» Data for this task:
- Opening Delimiter -

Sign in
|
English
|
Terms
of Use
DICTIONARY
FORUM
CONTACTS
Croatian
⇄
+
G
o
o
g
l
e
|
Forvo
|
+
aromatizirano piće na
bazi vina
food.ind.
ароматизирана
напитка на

- Closing Delimiter -

» Directions:
Extract the listing in its entirety and repeat it exactly.

» Response:
Sign in
|
English
|
Terms
of Use
DICTIONARY
FORUM
CONTACTS
Croatian
⇄
+
G
o
o
g
l
e
|
Forvo
|
+
aromatizirano piće na
bazi vina
food.ind.
ароматизирана
напитка на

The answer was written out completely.